Henceforth, we will ask customers to give us receipt of their payment, and where they are charged more than what is in the tariff, it’s a crime. The ideal is that when some people see themselves in jail, the corruption or stealing will abate. We are putting incentive into our methology to encourage efficiency, and if you are inefficient you will lose out of those incentives.
How prepared is NERC for the commencement of MYTO 2.
We have been strategising; I don’t know whether our strategy will work. We have taken some time to study the landscape. We have continued to revise due to feed back and responses. We expect that there is going to be a long drawn battle, so we have taken time to put our house in order and drawn up a comprehensive document which I am sending to the president and a copy the minister.
The idea is not just to communicate the tariff, but to give people some chewable -? it’s not just about PR ( public relations). People are smart; if you think you can just do some fancy PR then you are in trouble. But first, let there be substance and commitment from the regulator. That’s why the public hearing on metering has been on for the past three months.
It’s aimed at restoring trust. We are employing tools that are grounded to ensure improved service. We will be forthright to ensure that there are some quick wins for the customers before June.
In the past weeks, power supply has gone down drastically; don’t you envisage strong resistance if you increase tariff now?
I will be very careful to draw a line between power supply and quality. Supply will not drastically increase between now and December. But it will increase when some capacity is recovered from the PHCN plants with the gas issue being fixed and NIPP (National Integrated Power Projects)? coming up.
But our hope is not built on the fact that power will go up in the next three months. We know that Nigerians are reasonable people; if they understand the complexity they will go ahead with the reform. When people complain to me, they don’t say I have only six hours of power supply because they know that the crisis is deep. But what they complain is ‘I don’t have power and I just got a bill of N14, 000.
Or I have paid for meter and nobody has given me meter’; these are the things that Nigerians complain about because they know it will take some time to fix the power supply issue. But in six months to one year, we can have a sanitised electricity management system; that is what we are focusing. We can have a fully metered industry in one year.

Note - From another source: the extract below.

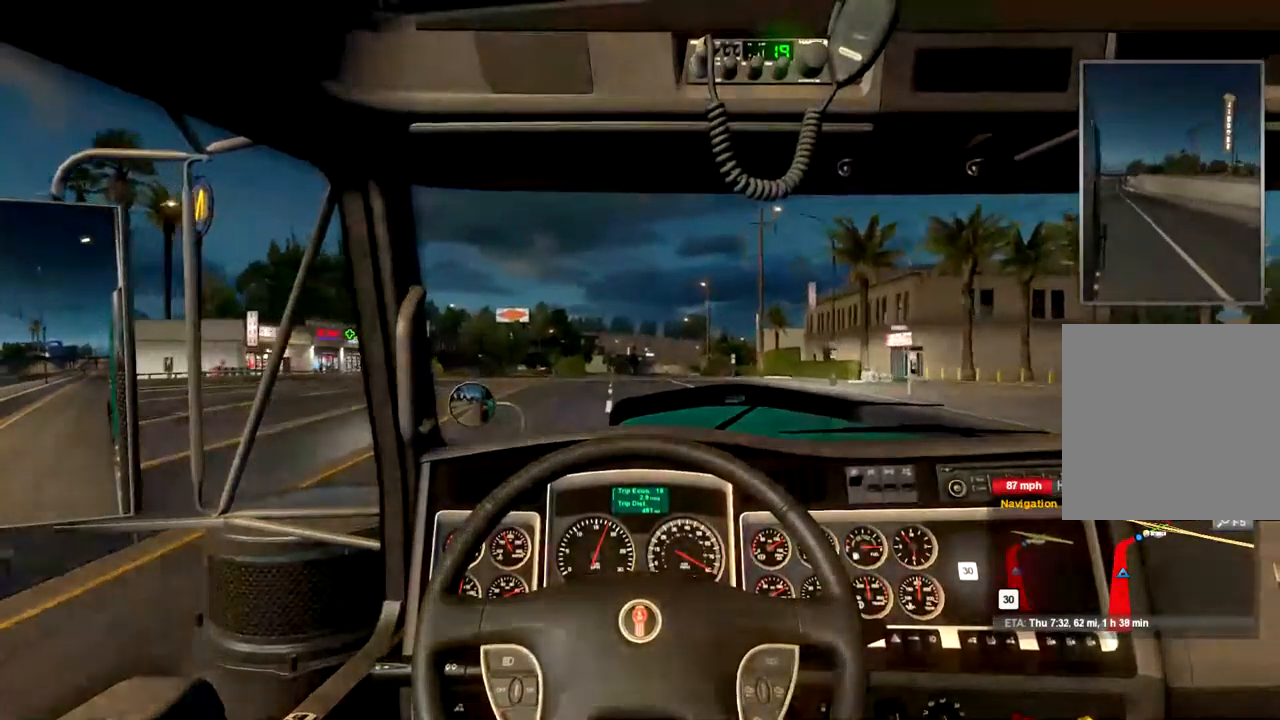
{"dt_ms": 500, "buttons": ["R2"], "left_stick": "center", "right_stick": "center", "events": []}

The CEOs can go to the bank and raise money for metering. They say we need 15,000 to 20,000mw to have stable electricity, there’s no magic that can increase supply to 20,000mw between now and June, and Nigerians know that. But they can know when government is making effort, when there is sincerity and when government policies are properly aligned.
They are not asking for magic, they know that the road map is there and that government is committed to it, and they also know that the distribution companies are behaving criminally at times.???